Grind almond in a food processor until finely chopped. Transfer to a baking sheet and toast in oven for 5 to 7 minutes, until fragrant and a shade darker.
Roughly chop dates and add to food processor. Pulse until finely chopped and dates form a ball. Remove from processor to a bowl. Add half of the ground almonds to the dates, leaving the reserved almonds on the baking pan to roll the balls in once formed.
Add honey to the date and almond mixture. Mix together until evenly incorporated and smooth. Coat hands with some vegetable oil so that mixture does not stick too much and form mixture into 1 1/2-inch balls. Roll each ball in chopped almonds to coat well. Place in a tightly sealed container until ready to eat. Any leftover chopped nuts for coating can be sprinkled over the balls to keep them from sticking together if transporting. Will keep for up to 5 days at room temperature or up to a week, if refrigerated.
"Sticks"
(Sfratti)
Source: "The World of Jewish Desserts," by
Gil Marks
Yield: Makes about forty-two 2" cookies
Pastry:
3
cups pastry or bleached all-purpose flour, sifted; 1 cup sugar; 1/4
teaspoon salt; 1/3 cup unsalted butter or margarine, chilled; 2/3 cup
sweet or dry white wine (approximately)
Filling:
1
cup honey (12 ounces); 2-1/2 cups walnuts (about 12-1/2 ounces)
chopped; 2 teaspoons orange zest; 2 teaspoons lemon zest (optional);
3/4 teaspoon ground cinnamon; 1/4 teaspoon ground cloves; 1/8
teaspoon freshly grated black pepper (1/8 to 1/4)
Egg wash (1
large egg beaten with 1 tablespoon water)
Make
Pastry:
Combine the flour, sugar, and salt. Cut in the butter
to resemble coarse crumbs. Sprinkle a little wine over a section of
the flour, then mix with a fork to moisten. Push the moistened dough
aside and continue adding enough wine until the dough just holds
together. Divide in half.
Using your fingertips, lightly press and knead into balls. Flatten into discs, wrap, and refrigerate for at least 1 hour or up to 3 days. Let stand at room temperature until malleable but not soft.
Make
Filling:
In a medium saucepan over medium heat, bring the
honey to a boil and cook for 5 minutes. Be careful, it may foam up.

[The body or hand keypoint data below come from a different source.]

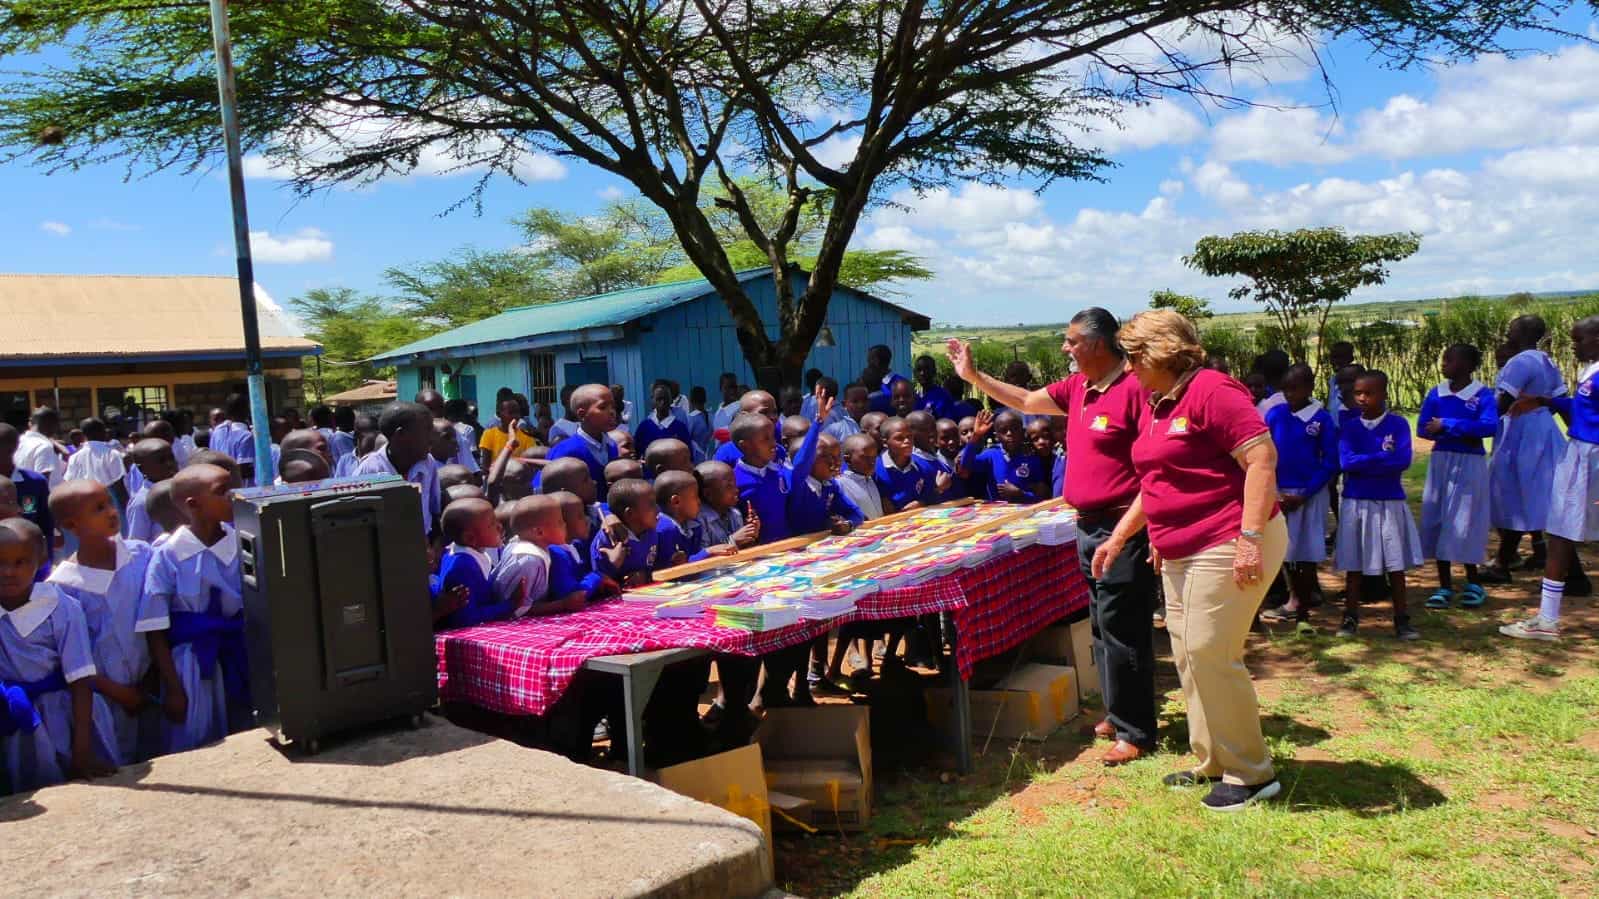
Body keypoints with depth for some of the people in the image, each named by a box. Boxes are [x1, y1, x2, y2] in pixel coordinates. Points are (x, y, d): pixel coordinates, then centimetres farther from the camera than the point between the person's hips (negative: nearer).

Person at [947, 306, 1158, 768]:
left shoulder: (1134, 388, -17)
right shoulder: (1077, 388, 10)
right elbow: (1026, 401, 24)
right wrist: (973, 376, 20)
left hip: (1123, 530, -9)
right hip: (1089, 527, 9)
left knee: (1123, 631, -1)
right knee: (1102, 628, 17)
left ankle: (1136, 731, 10)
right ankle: (1119, 714, 30)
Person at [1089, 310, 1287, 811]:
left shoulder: (1211, 391, -15)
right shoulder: (1157, 406, 14)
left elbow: (1262, 459, -21)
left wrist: (1249, 538, -25)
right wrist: (1118, 538, 22)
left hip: (1227, 546, -10)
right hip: (1181, 551, 10)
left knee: (1210, 652, -7)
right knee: (1187, 654, 12)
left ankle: (1251, 774, 9)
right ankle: (1212, 763, 25)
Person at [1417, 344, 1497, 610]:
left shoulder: (1482, 395, -7)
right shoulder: (1436, 394, 4)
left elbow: (1490, 426, -22)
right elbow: (1423, 429, -2)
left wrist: (1447, 425, -20)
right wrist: (1462, 433, -15)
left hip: (1469, 465, -4)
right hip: (1440, 462, 4)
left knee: (1465, 522, 0)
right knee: (1436, 521, 4)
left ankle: (1473, 584, 18)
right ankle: (1445, 586, 14)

Add the remaining filling ingredients and cook, stirring constantly,
for another 5 minutes.
Remove from the heat and let stand, stirring occasionally, until the mixture is cool enough to handle but not set. Pour onto a floured surface, divide into 6 equal portions, and shape the portions into 14"-long sticks.
Assembly:
Preheat
the oven to 350°F.
Line a large baking sheet with parchment paper or grease.

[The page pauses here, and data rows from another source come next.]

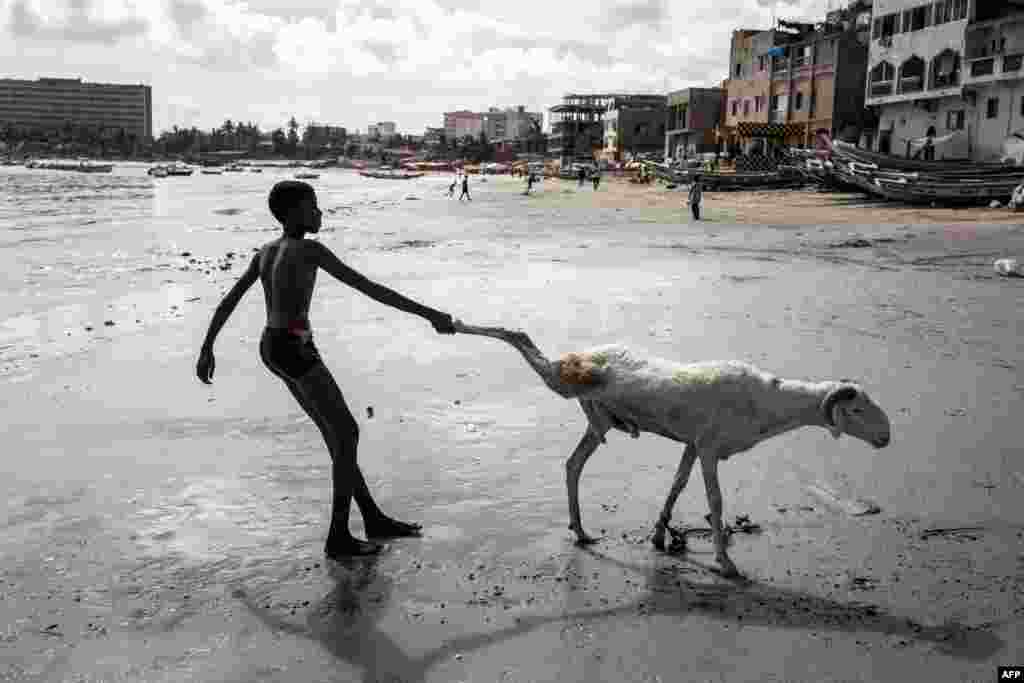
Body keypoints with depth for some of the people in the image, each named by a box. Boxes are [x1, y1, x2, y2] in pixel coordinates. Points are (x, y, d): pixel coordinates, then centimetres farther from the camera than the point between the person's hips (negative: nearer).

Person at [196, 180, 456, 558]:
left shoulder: (266, 252, 11)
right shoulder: (310, 250, -15)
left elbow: (227, 301, 14)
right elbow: (369, 288, -19)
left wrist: (207, 348, 23)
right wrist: (428, 314, -17)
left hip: (272, 347, 10)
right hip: (294, 350, -9)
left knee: (337, 432, 15)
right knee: (347, 433, 0)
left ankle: (374, 519, 24)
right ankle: (338, 537, 4)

On a piece of waxed paper or plastic wrap or on a lightly floured surface, roll each piece of dough into a 14x12" rectangle, then cut each rectangle lengthwise into three 14"x4" rectangles.

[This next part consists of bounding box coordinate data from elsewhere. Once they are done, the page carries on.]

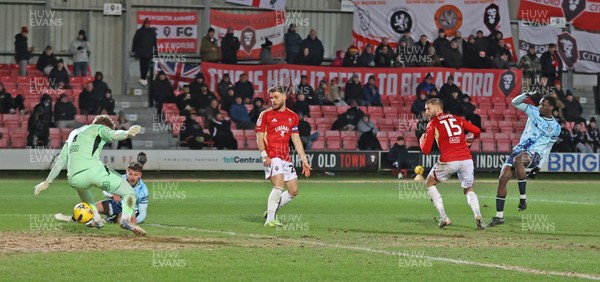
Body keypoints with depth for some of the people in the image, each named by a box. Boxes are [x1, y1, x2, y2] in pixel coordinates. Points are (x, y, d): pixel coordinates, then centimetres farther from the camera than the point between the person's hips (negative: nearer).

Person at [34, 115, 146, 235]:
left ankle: (96, 219, 28)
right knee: (129, 192, 4)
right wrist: (127, 134, -22)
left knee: (81, 187, 42)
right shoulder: (100, 128, 21)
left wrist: (47, 182, 41)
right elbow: (114, 135, -4)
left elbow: (61, 160, 36)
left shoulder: (73, 133, 37)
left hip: (74, 179, 5)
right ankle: (126, 218, -25)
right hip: (94, 170, -5)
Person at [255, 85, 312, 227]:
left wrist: (304, 160, 11)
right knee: (279, 186, -21)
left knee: (293, 191, 3)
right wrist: (264, 155, -17)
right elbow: (259, 136, -3)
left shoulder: (292, 116, 13)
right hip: (272, 156, -6)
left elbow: (296, 139, 15)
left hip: (286, 157, 6)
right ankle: (270, 219, -13)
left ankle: (271, 211, 19)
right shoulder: (265, 114, 0)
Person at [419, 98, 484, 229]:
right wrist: (468, 138, 35)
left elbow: (426, 150, 2)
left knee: (430, 183, 21)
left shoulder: (433, 124, 6)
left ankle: (444, 217, 8)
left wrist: (421, 141, 23)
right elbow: (476, 131, 16)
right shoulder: (457, 119, 18)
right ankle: (478, 216, -6)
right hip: (467, 158, 4)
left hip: (448, 161, -4)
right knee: (469, 190, 22)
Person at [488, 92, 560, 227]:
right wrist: (527, 95, -10)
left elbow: (547, 147, 9)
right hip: (520, 149, 4)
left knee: (518, 159, -39)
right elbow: (515, 102, 9)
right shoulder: (534, 112, 9)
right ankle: (499, 216, 2)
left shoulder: (555, 127, 4)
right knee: (503, 179, -8)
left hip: (535, 154, -4)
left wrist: (539, 166, 4)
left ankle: (523, 197, -31)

Place a nut strip near a long side of each rectangle and roll up from the filling side. Cut into 2" sticks.
Place seam side down on the prepared baking sheet, leaving 1" between the cookies, and brush with the egg wash.
Bake until golden, about 20 minutes. Transfer to a rack and let cool. Wrap in aluminum foil until ready to serve. Store in an airtight container at room temperature for up to 2 weeks.
VARIATIONS
Oil Pastry: Substitute 1/3 cup vegetable oil for the butter and combine it with the wine.
Author's Notes: Sfratti means "sticks" in Italian, as well as "evicted," for at one time landlords were allowed to persuade unwanted and delinquent tenants to leave by force of a rod. A similar practice was employed to chase away Jews during all-too-frequent periods of expulsion. This nut-filled cookie, a popular Italian Rosh Hashanah treat, got its name from its resemblance to a stick, the Jewish sense of humor transforming an object of persecution into a sweet symbol.
From Joan in Milan: Just to be precise about the word "sfratti" - it only means "evictions" in Italian and has nothing to do with sticks - except the ones that used to be used by landlords to evict their tenants (now it's more subtle, by registered letter, but still a "blow!").
Honey energy shacks (Gene Opton "Honey")
1/2 cup peanut butter, 1/4 cup honey, 1/4 cup water, 1/2 cup dry milk, 1/2 cup wheat germs, 1/2 cup shredded coconut, 1/2 cup sunflower seeds, 1/2 cup chopped walnuts, 1/2 cup sesame seeds.
Mix all ingridients together. Form a log and wrap tighly into plastip wrap. Keep in refrigirator several hours. Enjoy the snack.